While a vote on new immigration policies has yet to take place, Rubio said he feels a sense of urgency to do so. "I've been here for two years. This is an issue that hasn't been solved in 25 years ... I'm involved in an effort now to try to come up with a reasonable solution, spent a lot of time on that issue."
Rubio also addressed the "water bottle moment" -- the biggest headline from his speech around the Internet was arguably when he reached for a water bottle, 11 minutes into the speech.
He explained that it was not nerves, but rather, "When you talk a lot it happens ... it had been a long day of work. I had already taped an 18 minute speech in Spanish. I'm just glad the water was nearby, I don't know what I would have done without it."Rubio turned to other key issues for the GOP, including the the repeal of the military's "Dont' Ask, Don't Tell" policy. "That happened before I was even in the Senate. We're not going to change it," he said. "I don't think it's undermining military readiness ... it's a decision that we should listen to the military commanders on, not the politicians."

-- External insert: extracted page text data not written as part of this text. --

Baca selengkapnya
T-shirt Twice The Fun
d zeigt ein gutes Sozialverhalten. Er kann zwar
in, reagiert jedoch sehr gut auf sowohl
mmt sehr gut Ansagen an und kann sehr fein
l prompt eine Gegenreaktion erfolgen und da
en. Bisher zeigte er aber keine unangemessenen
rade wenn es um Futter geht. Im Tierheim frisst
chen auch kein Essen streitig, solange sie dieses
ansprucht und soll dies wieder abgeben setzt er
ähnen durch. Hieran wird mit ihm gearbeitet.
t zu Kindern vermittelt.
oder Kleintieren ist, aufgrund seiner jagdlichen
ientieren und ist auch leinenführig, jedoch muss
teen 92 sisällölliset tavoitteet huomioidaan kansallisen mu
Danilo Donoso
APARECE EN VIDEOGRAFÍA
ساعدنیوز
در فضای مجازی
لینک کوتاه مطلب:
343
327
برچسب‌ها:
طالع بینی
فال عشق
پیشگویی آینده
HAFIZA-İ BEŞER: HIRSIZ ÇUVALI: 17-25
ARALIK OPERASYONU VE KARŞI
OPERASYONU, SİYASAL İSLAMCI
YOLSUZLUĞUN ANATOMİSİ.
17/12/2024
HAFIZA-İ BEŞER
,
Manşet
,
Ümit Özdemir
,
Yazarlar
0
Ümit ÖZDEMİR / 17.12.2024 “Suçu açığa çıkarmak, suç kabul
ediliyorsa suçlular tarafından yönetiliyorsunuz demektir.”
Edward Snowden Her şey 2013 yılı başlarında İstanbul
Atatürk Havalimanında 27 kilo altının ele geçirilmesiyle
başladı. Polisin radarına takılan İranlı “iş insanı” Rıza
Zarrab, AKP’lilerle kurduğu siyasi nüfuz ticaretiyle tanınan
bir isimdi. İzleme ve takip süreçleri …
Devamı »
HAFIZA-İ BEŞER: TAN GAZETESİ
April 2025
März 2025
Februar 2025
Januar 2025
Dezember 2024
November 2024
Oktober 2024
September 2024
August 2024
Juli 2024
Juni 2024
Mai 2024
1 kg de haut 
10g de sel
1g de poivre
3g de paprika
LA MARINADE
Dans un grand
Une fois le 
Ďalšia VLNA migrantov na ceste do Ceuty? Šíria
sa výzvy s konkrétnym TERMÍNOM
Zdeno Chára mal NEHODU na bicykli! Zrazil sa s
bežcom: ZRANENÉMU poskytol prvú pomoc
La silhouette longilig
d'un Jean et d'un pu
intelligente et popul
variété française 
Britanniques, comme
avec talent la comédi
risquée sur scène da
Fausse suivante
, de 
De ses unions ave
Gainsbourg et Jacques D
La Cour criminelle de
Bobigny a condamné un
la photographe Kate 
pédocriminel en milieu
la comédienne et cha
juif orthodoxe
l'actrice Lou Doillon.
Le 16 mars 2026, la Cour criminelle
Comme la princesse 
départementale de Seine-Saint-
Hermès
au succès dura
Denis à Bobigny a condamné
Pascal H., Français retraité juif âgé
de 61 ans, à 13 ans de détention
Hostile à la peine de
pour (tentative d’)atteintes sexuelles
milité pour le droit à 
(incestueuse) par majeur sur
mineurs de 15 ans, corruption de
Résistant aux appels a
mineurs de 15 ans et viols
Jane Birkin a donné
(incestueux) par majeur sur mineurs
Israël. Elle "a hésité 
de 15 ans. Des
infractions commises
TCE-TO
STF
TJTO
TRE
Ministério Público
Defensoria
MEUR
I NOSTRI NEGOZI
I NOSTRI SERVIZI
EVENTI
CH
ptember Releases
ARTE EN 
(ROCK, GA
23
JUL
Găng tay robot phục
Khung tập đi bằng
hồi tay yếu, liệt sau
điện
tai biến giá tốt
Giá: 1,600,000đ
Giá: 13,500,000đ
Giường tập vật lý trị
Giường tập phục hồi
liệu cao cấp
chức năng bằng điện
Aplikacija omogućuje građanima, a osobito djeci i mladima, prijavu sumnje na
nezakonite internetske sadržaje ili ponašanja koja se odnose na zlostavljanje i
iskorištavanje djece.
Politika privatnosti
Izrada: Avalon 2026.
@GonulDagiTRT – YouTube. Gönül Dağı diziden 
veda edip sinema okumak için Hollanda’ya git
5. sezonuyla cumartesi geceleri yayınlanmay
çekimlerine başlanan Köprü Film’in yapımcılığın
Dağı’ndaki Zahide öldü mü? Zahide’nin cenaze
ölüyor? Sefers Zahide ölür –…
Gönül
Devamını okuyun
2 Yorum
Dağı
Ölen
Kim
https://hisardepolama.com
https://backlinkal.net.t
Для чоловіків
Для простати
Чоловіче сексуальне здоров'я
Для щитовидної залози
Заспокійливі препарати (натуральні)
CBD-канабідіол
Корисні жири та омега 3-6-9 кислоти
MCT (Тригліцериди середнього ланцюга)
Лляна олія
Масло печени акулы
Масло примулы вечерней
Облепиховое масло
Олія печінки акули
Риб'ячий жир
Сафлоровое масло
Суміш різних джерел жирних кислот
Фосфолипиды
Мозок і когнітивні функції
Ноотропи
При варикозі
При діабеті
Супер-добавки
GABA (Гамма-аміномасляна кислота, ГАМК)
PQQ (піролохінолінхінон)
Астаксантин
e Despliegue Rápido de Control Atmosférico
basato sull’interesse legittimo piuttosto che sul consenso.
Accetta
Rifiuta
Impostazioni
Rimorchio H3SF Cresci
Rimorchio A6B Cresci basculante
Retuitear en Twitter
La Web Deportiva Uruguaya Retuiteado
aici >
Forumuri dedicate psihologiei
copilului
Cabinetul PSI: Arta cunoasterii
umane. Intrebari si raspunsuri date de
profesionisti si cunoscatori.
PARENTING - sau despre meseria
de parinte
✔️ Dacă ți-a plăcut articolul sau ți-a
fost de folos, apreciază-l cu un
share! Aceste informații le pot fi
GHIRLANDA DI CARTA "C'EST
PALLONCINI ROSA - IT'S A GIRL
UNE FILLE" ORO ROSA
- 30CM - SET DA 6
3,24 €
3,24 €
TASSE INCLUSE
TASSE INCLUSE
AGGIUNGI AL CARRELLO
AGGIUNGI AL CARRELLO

The senator recently voted against the renewal of the Violence Against Women Act and he defended his vote, telling CBS News' Norah O'Donnell and Charlie Rose, "I'm not opposed to the Violence against Women act. I would vote gladly to reauthorize the law we have right now. I voted against it because it has a provision in there against Florida ... it basically mandates that the state must spend certain money in certain ways ... it undermines domestic violence programs in Florida that work very well."